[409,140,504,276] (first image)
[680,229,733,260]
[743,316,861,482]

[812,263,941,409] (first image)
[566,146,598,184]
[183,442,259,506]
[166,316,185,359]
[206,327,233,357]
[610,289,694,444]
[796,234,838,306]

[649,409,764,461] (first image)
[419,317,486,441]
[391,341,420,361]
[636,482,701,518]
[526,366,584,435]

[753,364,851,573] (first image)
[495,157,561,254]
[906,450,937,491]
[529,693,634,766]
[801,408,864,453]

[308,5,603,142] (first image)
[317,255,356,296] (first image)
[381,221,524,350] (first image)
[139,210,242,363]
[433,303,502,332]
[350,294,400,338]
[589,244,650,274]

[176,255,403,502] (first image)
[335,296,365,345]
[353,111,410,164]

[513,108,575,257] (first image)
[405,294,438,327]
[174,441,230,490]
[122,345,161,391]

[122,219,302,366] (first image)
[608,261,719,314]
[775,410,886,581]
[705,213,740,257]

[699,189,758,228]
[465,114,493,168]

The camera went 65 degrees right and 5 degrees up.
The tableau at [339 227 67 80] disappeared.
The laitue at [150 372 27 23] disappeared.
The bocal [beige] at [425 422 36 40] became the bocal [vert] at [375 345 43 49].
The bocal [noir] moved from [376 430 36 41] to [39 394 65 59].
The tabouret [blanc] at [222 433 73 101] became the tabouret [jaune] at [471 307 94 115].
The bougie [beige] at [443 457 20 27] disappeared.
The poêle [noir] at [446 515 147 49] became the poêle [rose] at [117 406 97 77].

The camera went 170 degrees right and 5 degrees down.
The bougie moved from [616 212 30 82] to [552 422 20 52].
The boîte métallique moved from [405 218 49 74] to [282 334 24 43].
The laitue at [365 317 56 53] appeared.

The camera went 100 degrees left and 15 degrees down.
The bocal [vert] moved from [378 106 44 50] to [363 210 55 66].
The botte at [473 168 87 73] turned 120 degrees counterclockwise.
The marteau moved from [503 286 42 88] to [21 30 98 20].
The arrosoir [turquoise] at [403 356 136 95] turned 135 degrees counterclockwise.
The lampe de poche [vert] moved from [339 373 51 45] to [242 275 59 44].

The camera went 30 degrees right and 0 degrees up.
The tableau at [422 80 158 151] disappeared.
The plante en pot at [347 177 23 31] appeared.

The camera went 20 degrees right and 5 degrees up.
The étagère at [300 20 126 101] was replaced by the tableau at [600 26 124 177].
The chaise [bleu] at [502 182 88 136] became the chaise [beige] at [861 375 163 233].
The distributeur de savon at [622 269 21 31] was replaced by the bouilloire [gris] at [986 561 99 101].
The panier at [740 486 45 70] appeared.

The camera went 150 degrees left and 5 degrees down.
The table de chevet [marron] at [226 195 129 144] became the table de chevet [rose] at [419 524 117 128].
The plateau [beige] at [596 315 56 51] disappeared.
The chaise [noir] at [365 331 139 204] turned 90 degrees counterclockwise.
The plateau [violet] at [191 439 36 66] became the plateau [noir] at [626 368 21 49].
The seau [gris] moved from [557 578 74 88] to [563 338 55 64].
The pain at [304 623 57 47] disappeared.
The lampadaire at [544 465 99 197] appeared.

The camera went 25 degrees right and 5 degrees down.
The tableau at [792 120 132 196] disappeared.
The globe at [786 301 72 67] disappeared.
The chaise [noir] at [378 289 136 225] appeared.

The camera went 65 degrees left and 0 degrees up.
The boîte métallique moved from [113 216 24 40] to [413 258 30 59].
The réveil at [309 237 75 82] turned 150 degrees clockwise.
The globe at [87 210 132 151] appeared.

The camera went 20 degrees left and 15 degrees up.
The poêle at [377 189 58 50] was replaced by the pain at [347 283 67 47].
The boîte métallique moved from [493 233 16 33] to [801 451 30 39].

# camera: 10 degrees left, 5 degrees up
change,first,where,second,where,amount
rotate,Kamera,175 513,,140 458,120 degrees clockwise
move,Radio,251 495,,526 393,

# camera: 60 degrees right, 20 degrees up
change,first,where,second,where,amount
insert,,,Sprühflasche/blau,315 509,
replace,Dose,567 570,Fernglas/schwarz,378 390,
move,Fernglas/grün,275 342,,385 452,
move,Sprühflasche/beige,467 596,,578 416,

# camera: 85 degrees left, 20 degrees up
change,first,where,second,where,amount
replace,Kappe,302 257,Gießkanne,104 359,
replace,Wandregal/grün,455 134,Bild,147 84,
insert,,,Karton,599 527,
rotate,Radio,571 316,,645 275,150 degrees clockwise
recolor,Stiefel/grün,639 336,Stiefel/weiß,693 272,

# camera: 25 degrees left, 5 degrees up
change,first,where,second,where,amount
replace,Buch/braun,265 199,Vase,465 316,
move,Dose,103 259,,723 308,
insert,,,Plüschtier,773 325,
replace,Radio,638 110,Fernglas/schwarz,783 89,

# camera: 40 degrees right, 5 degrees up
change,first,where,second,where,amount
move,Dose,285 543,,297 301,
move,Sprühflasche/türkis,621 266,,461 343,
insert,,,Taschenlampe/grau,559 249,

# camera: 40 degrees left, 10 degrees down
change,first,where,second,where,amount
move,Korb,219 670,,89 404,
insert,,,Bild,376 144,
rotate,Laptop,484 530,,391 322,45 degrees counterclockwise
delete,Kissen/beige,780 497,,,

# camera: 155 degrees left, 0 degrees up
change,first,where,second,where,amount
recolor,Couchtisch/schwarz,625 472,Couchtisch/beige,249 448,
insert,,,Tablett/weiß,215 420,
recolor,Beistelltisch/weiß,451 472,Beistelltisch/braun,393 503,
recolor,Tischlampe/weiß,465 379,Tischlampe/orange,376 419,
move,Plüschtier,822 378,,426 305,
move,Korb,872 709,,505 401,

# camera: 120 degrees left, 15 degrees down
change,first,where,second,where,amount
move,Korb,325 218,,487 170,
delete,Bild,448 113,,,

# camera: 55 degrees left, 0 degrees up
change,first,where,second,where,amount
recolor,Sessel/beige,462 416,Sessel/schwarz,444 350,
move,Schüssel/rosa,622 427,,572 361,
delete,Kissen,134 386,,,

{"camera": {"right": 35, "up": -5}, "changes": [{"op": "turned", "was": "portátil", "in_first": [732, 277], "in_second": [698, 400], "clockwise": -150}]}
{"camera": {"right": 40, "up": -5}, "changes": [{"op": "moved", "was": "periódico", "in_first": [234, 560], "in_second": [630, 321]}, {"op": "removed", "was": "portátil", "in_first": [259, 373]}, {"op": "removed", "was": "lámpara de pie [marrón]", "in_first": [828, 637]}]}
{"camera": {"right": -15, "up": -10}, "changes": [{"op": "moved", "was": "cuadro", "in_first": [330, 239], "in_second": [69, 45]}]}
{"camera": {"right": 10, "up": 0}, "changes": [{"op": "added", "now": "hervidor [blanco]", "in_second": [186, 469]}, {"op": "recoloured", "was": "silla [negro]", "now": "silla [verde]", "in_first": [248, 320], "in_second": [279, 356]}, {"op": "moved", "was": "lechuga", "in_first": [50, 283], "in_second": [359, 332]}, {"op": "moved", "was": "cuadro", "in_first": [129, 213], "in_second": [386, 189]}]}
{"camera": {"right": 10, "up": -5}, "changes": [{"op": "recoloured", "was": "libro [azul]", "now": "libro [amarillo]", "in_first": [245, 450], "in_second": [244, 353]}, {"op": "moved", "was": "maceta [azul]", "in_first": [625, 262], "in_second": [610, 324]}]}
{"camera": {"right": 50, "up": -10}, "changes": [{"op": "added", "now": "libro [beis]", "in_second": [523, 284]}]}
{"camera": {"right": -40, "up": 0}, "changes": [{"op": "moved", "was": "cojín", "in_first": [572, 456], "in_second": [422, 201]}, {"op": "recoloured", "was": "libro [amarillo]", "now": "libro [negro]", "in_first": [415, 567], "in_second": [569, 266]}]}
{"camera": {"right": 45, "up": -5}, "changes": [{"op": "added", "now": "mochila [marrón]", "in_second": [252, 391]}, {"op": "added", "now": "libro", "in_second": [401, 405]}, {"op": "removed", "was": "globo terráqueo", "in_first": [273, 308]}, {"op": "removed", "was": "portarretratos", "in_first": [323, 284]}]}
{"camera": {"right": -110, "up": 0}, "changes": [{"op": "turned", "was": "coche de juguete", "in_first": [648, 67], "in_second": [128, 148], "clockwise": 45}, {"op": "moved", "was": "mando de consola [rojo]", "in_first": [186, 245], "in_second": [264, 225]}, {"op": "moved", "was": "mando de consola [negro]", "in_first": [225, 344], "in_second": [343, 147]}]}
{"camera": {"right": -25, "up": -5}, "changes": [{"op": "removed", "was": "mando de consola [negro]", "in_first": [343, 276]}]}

──────────

§ WHAT THIS TASK INVOLVES
All lines above between those holding "The tableau at [339 227 67 80] disappeared." and "The bougie [beige]", inclusive, must be set down unchanged, and no other line may be included.

§ YOUR RESPONSE
The tableau at [339 227 67 80] disappeared.
The laitue at [150 372 27 23] disappeared.
The bocal [beige] at [425 422 36 40] became the bocal [vert] at [375 345 43 49].
The bocal [noir] moved from [376 430 36 41] to [39 394 65 59].
The tabouret [blanc] at [222 433 73 101] became the tabouret [jaune] at [471 307 94 115].
The bougie [beige] at [443 457 20 27] disappeared.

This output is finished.